Results of Operations
The following table sets forth certain consolidated statements of
operations data for the periods indicated as a percentage of total revenues:
Three Months Ended March 31,
----------------------------
1999 1998
--------- -------
Revenue:
Software licenses............... 71.2% 72.1%
Maintenance, installation and
training....................... 28.8 27.9
----- -----
Total revenue........... 100.0 100.0
----- -----
Cost of revenue:
Software licenses............... 2.2 5.3
Maintenance, installation and
training....................... 17.2 18.0
----- -----
Total cost of revenue... 19.4 23.3
----- -----
Gross margin...................... 80.6 76.7
----- -----
Operating expenses:
Product development............. 30.4 29.1
Sales and marketing............. 64.8 48.8
General and administrative...... 17.4 18.6
----- -----
Total operating expense. 112.6 96.5
----- -----
Operating loss.......... (32.0) (19.8)
Other income (expense), net....... 4.3 3.4
----- -----
Loss before income taxes (27.7) (16.4)
Income taxes...................... (.6) 2.4
----- -----
Net loss................

++++

• **Set of tasks**:
[1] Shorten the paragraph of the results of operations excerpt that begins "The following table sets forth," keeping its main facts.
[2] Extend the results of operations excerpt past its final line.
You won't need the material that comes next.

• **Saved entries**:
++++

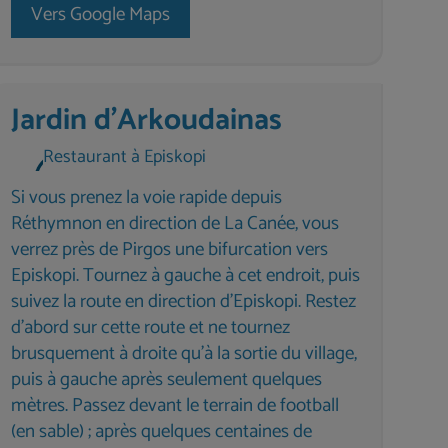
Vers Google Maps
Jardin d'Arkoudainas
Restaurant à Episkopi
Si vous prenez la voie rapide depuis
Réthymnon en direction de La Canée, vous
verrez près de Pirgos une bifurcation vers
Episkopi. Tournez à gauche à cet endroit, puis
suivez la route en direction d'Episkopi. Restez
d'abord sur cette route et ne tournez
brusquement à droite qu'à la sortie du village,
puis à gauche après seulement quelques
mètres. Passez devant le terrain de football
(en sable) ; après quelques centaines de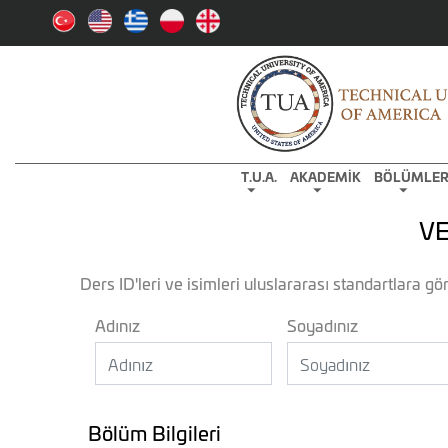
T.U.A.
AKADEMİK
BÖLÜMLE
VE
Ders ID'leri ve isimleri uluslararası standartlara gör
Adınız
Soyadınız
Bölüm Bilgileri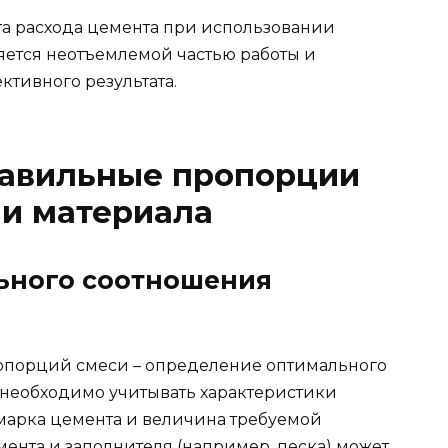
та расхода цемента при использовании
яется неотъемлемой частью работы и
ктивного результата.
равильные пропорции
ии материала
ьного соотношения
опорций смеси – определение оптимального
 необходимо учитывать характеристики
 марка цемента и величина требуемой
ента и заполнителя (например, песка) может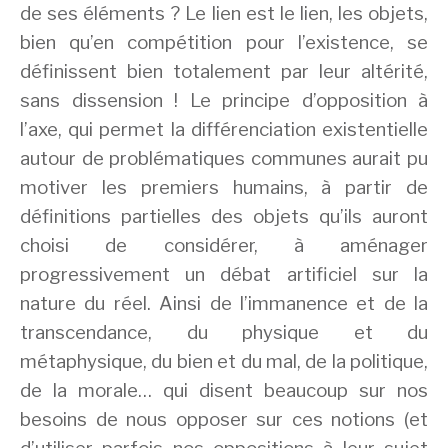
de ses éléments ? Le lien est le lien, les objets,
bien qu’en compétition pour l’existence, se
définissent bien totalement par leur altérité,
sans dissension ! Le principe d’opposition à
l’axe, qui permet la différenciation existentielle
autour de problématiques communes aurait pu
motiver les premiers humains, à partir de
définitions partielles des objets qu’ils auront
choisi de considérer, à aménager
progressivement un débat artificiel sur la
nature du réel. Ainsi de l’immanence et de la
transcendance, du physique et du
métaphysique, du bien et du mal, de la politique,
de la morale… qui disent beaucoup sur nos
besoins de nous opposer sur ces notions (et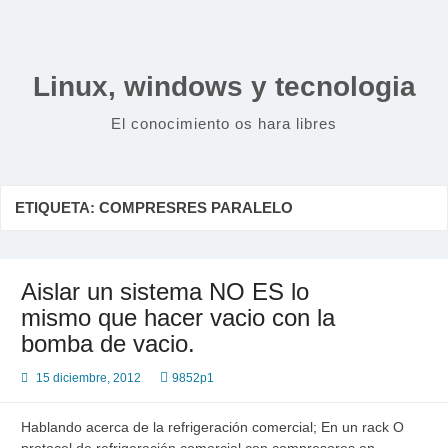
Saltar
al
contenido
Linux, windows y tecnologia
El conocimiento os hara libres
ETIQUETA:
COMPRESRES PARALELO
Aislar un sistema NO ES lo
mismo que hacer vacio con la
bomba de vacio.
15 diciembre, 2012
9852p1
Hablando acerca de la refrigeración comercial; En un rack O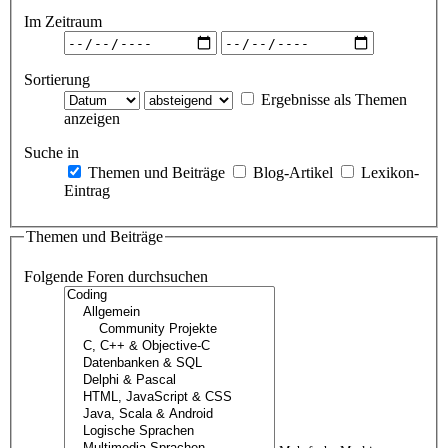
Im Zeitraum
Sortierung
Ergebnisse als Themen
anzeigen
Suche in
Themen und Beiträge
Blog-Artikel
Lexikon-
Eintrag
Themen und Beiträge
Folgende Foren durchsuchen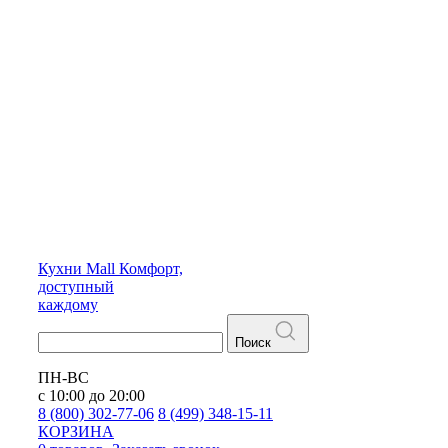
Кухни
Mall
Комфорт,
доступный
каждому
Поиск
ПН-ВС
с 10:00 до 20:00
8 (800) 302-77-06
8 (499) 348-15-11
КОРЗИНА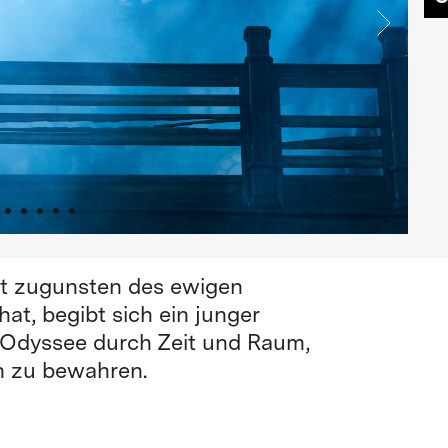
eit zugunsten des ewigen
t, begibt sich ein junger
 Odyssee durch Zeit und Raum,
n zu bewahren.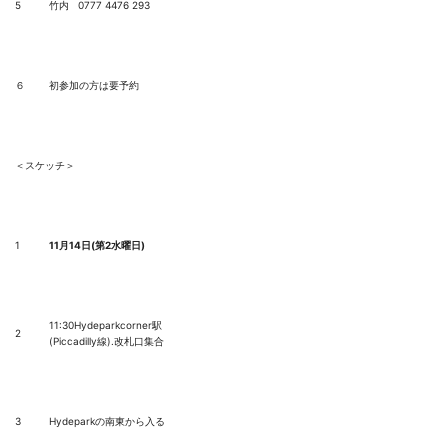
5
竹内 0777 4476 293
６
初参加の方は要予約
＜スケッチ＞
1
11
月
14
日
(
第
2
水曜日
)
11:30Hydeparkcorner駅
2
(Piccadilly線).改札口集合
3
Hydeparkの南東から入る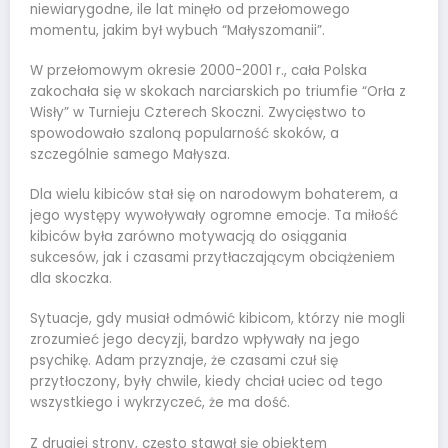
niewiarygodne, ile lat minęło od przełomowego
momentu, jakim był wybuch “Małyszomanii”.
W przełomowym okresie 2000-2001 r., cała Polska
zakochała się w skokach narciarskich po triumfie “Orła z
Wisły” w Turnieju Czterech Skoczni. Zwycięstwo to
spowodowało szaloną popularność skoków, a
szczególnie samego Małysza.
Dla wielu kibiców stał się on narodowym bohaterem, a
jego występy wywoływały ogromne emocje. Ta miłość
kibiców była zarówno motywacją do osiągania
sukcesów, jak i czasami przytłaczającym obciążeniem
dla skoczka.
Sytuacje, gdy musiał odmówić kibicom, którzy nie mogli
zrozumieć jego decyzji, bardzo wpływały na jego
psychikę. Adam przyznaje, że czasami czuł się
przytłoczony, były chwile, kiedy chciał uciec od tego
wszystkiego i wykrzyczeć, że ma dość.
Z drugiej strony, często stawał się obiektem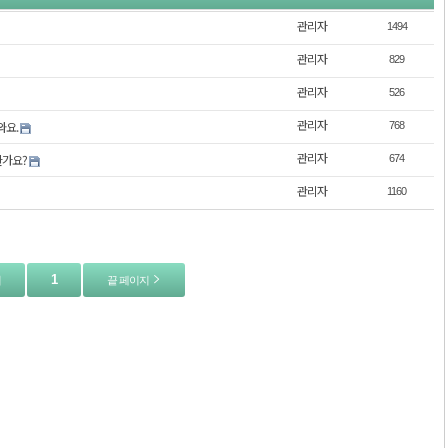
관리자
1494
관리자
829
관리자
526
관리자
와요.
768
관리자
한가요?
674
관리자
1160
1
지
끝 페이지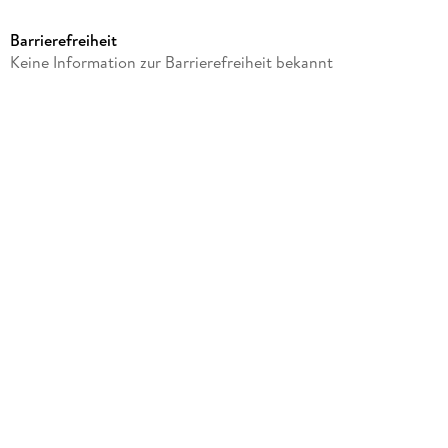
small foot
Barrierefreiheit
Produktart
Keine Information zur Barrierefreiheit bekannt
Spiel
Gewicht
2880 g
Größe (L/B/H)
640/380/360 mm
Artikelnr. Hersteller
11610
GTIN
4020972116109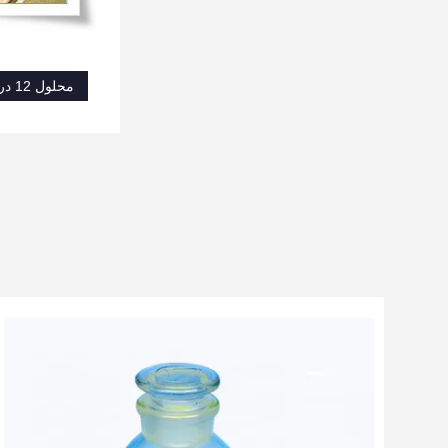
محلول 12 درصد سدیم هیپوکلریت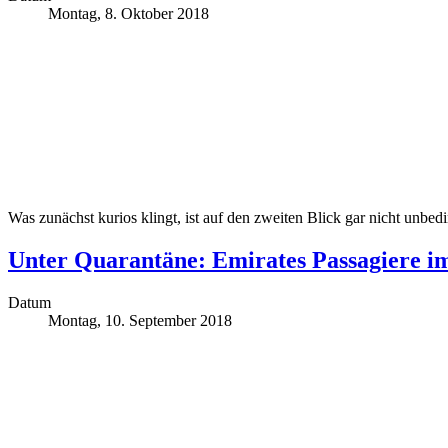
Montag, 8. Oktober 2018
Was zunächst kurios klingt, ist auf den zweiten Blick gar nicht unbe
Unter Quarantäne: Emirates Passagiere i
Datum
Montag, 10. September 2018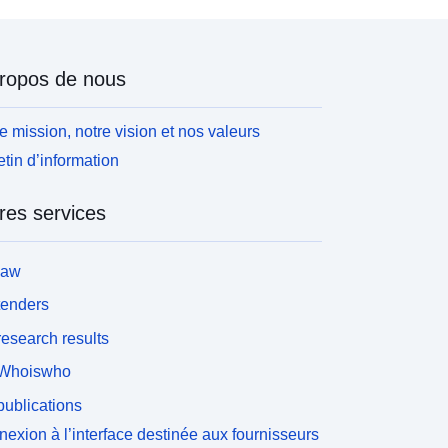
ropos de nous
e mission, notre vision et nos valeurs
etin d’information
res services
law
tenders
esearch results
Whoiswho
ublications
exion à l’interface destinée aux fournisseurs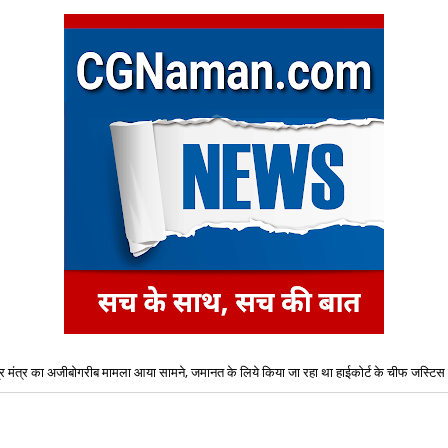
्र मंत्र का अजीबोगरीब मामला आया सामने, जमानत के लिये किया जा रहा था हाईकोर्ट के चीफ जस्टिस
तीसगढ़ स्टेट पावर कंपनीज़ (CSPC) ने कुल 1235 पदों पर भर्ती के लिये किया विज्ञापन जारी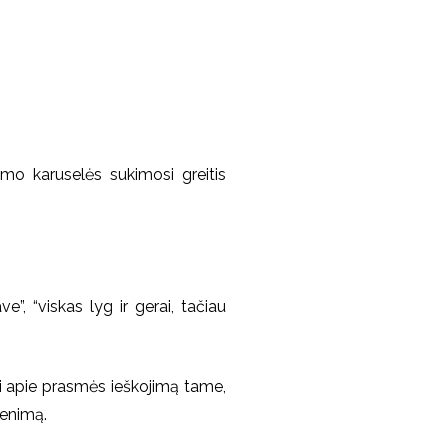
mo karuselės sukimosi greitis
”, “viskas lyg ir gerai, tačiau
ėti apie prasmės ieškojimą tame,
venimą.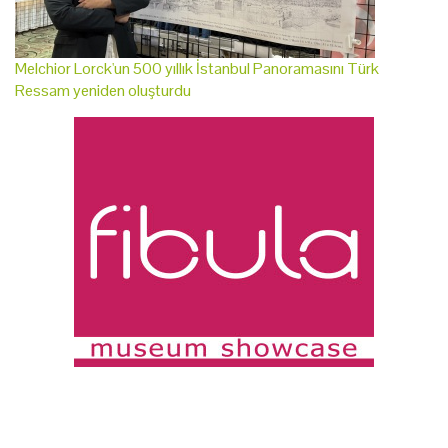
Melchior Lorck'un 500 yıllık İstanbul Panoramasını Türk
Ressam yeniden oluşturdu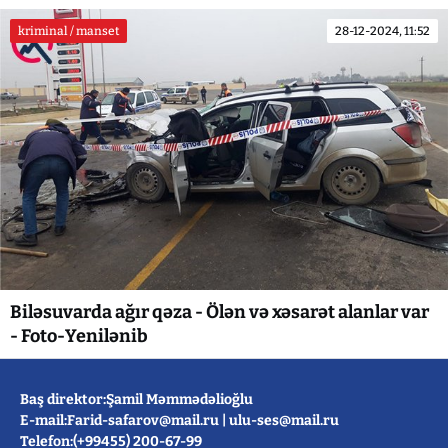
kriminal / manset
28-12-2024, 11:52
Biləsuvarda ağır qəza - Ölən və xəsarət alanlar var
- Foto-Yenilənib
Baş direktor:Şamil Məmmədəlioğlu
E-mail:
Farid-safarov@mail.ru
|
ulu-ses@mail.ru
Telefon:(+99455) 200-67-99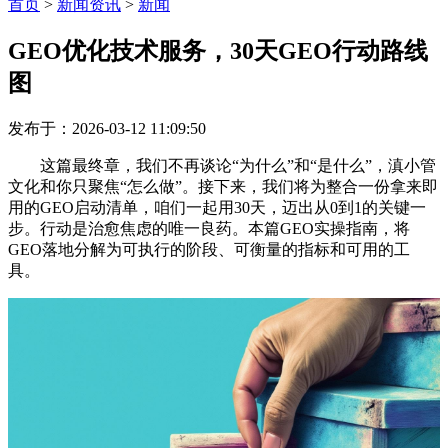
首页
>
新闻资讯
>
新闻
GEO优化技术服务，30天GEO行动路线
图
发布于：2026-03-12 11:09:50
这篇最终章，我们不再谈论“为什么”和“是什么”，滇小管
文化和你只聚焦“怎么做”。
接下来，我们将为整合一份拿来即
用的GEO启动清单，咱们一起用30天，迈出从0到1的关键一
步。
行动是治愈焦虑的唯一良药。
本篇GEO实操指南，将
GEO落地分解为可执行的阶段、可衡量的指标和可用的工
具。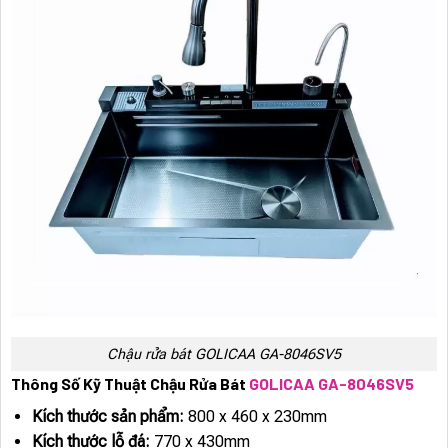
Chậu rửa bát GOLICAA GA-8046SV5
Thông Số Kỹ Thuật Chậu Rửa Bát
GOLICAA GA-8046SV5
Kích thước sản phẩm:
800 x 460 x 230mm
Kích thước lỗ đá:
770 x 430mm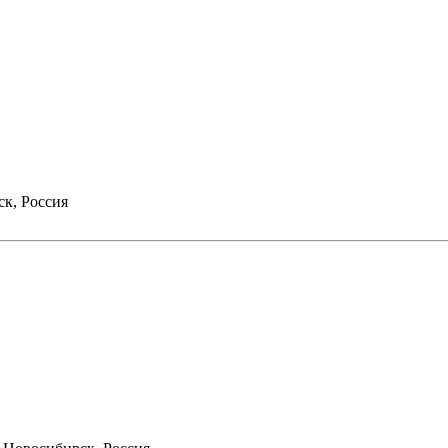
к, Россия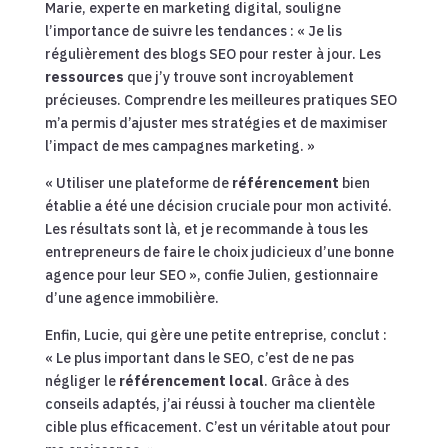
Marie, experte en marketing digital, souligne
l’importance de suivre les tendances : « Je lis
régulièrement des blogs SEO pour rester à jour. Les
ressources
que j’y trouve sont incroyablement
précieuses. Comprendre les meilleures pratiques SEO
m’a permis d’ajuster mes stratégies et de maximiser
l’impact de mes campagnes marketing. »
« Utiliser une plateforme de
référencement
bien
établie a été une décision cruciale pour mon activité.
Les résultats sont là, et je recommande à tous les
entrepreneurs de faire le choix judicieux d’une bonne
agence pour leur SEO », confie Julien, gestionnaire
d’une agence immobilière.
Enfin, Lucie, qui gère une petite entreprise, conclut :
« Le plus important dans le SEO, c’est de ne pas
négliger le
référencement local
. Grâce à des
conseils adaptés, j’ai réussi à toucher ma clientèle
cible plus efficacement. C’est un véritable atout pour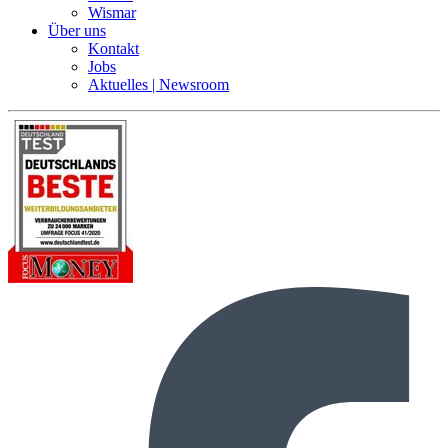
Wismar
Über uns
Kontakt
Jobs
Aktuelles | Newsroom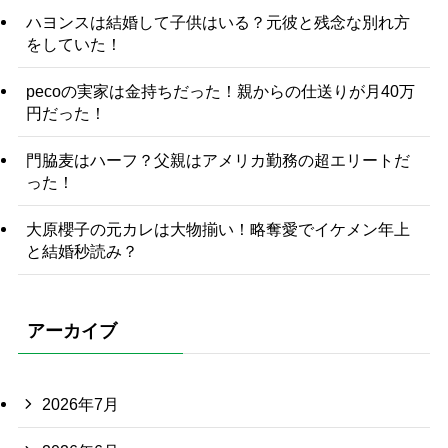
ハヨンスは結婚して子供はいる？元彼と残念な別れ方
をしていた！
pecoの実家は金持ちだった！親からの仕送りが月40万
円だった！
門脇麦はハーフ？父親はアメリカ勤務の超エリートだ
った！
大原櫻子の元カレは大物揃い！略奪愛でイケメン年上
と結婚秒読み？
アーカイブ
2026年7月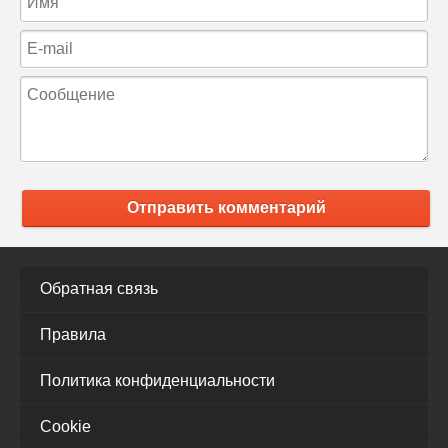
Отправить комментарий
Обратная связь
Правила
Политика конфиденциальности
Cookie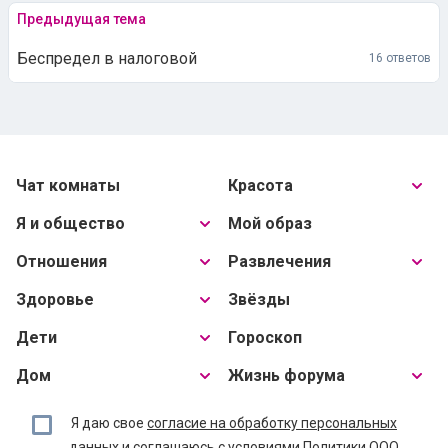
Предыдущая тема
Беспредел в налоговой
16 ответов
Чат комнаты
Красота
Я и общество
Мой образ
Отношения
Развлечения
Здоровье
Звёзды
Дети
Гороскоп
Дом
Жизнь форума
Я даю свое
согласие на обработку персональных
данных
и соглашаюсь с условиями
Политики ООО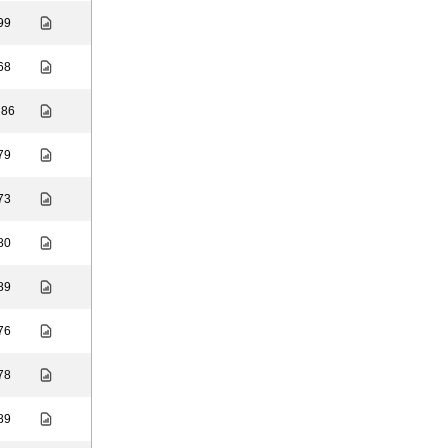
 99
 68
 86
 79
 73
 80
 89
 76
 78
 89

++++

• **Results for the exercise**:
[1] The table shows consolidated operations data for the periods indicated, expressed as percentages of total revenues.

[2]
(27.1)% (18.8)%
===== =====
Revenues
The Company's total revenues are derived primarily from license fees
for its software and charges for services, including maintenance, customization
consulting, installation and training. License fees relate to both the initial
licenses of its software products, as well as subsequent purchases to expand
capacity or add functionality. Maintenance, installation and training revenues
relate to support contracts, installation and training services. Revenues from
software licenses are generally recognized upon shipment of software, upon
delivery of a permanent key, and the sales price is collectible and the Company
has no remaining material arrangements. Revenues from maintenance contracts are
recognized over the contract term, which generally is one year, while
installation and training revenues are recognized when the services are
performed.
The Company's total revenues were $3.2 million for the three months
ended March 31, 1999 as compared to $3.6 million for the same period in 1998,
representing an decrease of 10.9%.
Software license revenue was $2.3 million for the three months ended
March 31, 1999 as compared to $2.6 million for the same period in 1998,
representing an decrease of 11.9%.
A significant portion of the revenue reported during the first three
months of 1999 came from shipments of products pursuant to minimum
non-refundable, non-recurring commitment terms with two resellers.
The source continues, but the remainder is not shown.